The early buzz on Apple’s first-ever wireless over-ear headphones, AirPods Max, has largely centered on the eye-popping price tag. At $549, the headphones are a good deal more expensive than even other top-of-the-line options, such as Bowers & Wilkins PX7 (which costs $399) and BoseQuietComfort 35 II ($269).
Whether the AirPods Max are worth the extra cash remains to be seen—expect reviews to start rolling in when they become available on Dec. 15. But there’s a good chance that the AirPods Max will be a boon for Apple whether or not they’re a hit, driving sales of its cheaper but still pricey AirPods ($159) and AirPods Pro ($249).
As Nicole Nguyen reports for the Wall Street Journal, Apple is a master of the “Goldilocks” strategy, offering variations of a given product like the iPhone or iPad at a range of price points. This pricing sends a message to consumers that the product itself is attainable; the question isn’t whether you can afford an iPhone or Apple’s wireless headphones, but which level of luxury you can afford.
Also relevant is the phenomenon by which introducing a more lavish option of a product makes the first option look like a relative bargain.

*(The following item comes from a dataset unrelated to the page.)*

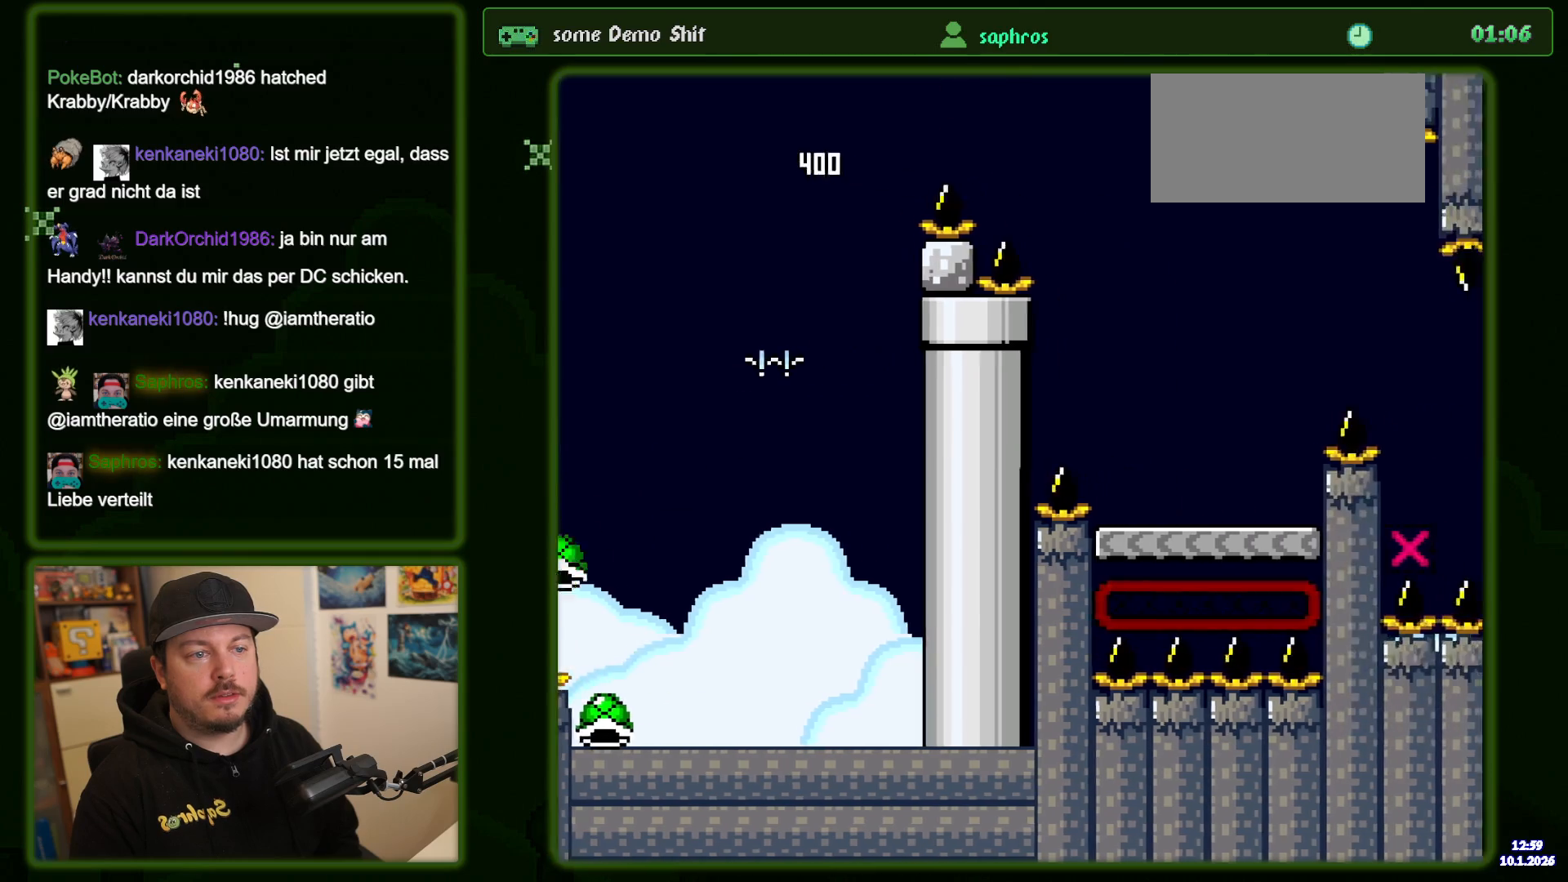
{"dt_ms": 500, "buttons": ["Y"], "events": [[50, "B", "up"], [317, "DPAD_RIGHT", "up"], [384, "DPAD_LEFT", "down"], [484, "DPAD_LEFT", "up"]]}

As Nguyen notes: “A seminal 1992 research paper looked at a $275 bread-baking appliance sold by Williams-Sonoma. When the retailer added a second model, similar to the first but larger and more expensive at $429, sales of the cheaper model doubled.” Peloton had a similar payoff this year when it debuted a souped-up stationary bike, the Bike+, for $2,495 in September and lowered the price of its original bike by $350, to $1,895. Apple may well find that the exorbitantly expensive AirPods Max make its basic AirPods appear more accessible.
To be sure, AirPods are already hugely popular. Sales of the wireless earbuds roughly doubled to $6 billion in 2019, according to analyst Toni Sacconaghi of Bernstein, who predicted that sales could reach $15 billion by the end of 2020, buoyed by the introduction of the AirPods Pro in October 2019.
But Sacconaghi also noted that Apple’s growth from AirPods could quickly taper off within a few years, precisely because so many people were becoming devotees so quickly. “Given AirPods’ extraordinarily steep adoption curve and rapid saturation of the iPhone installed base, we see a dramatic deceleration in AirPods revenue growth by 2021 or 22, to single digit growth rates or possibly lower,” he wrote in a note.
One way to ward off such an eventuality is to introduce a bunch of options in this category. The AirPods Max could prompt people to bite the bullet and buy a basic set, but current AirPod owners looking to up their audio game may also decide to keep adding to their collections. Next up: AirPods Sport?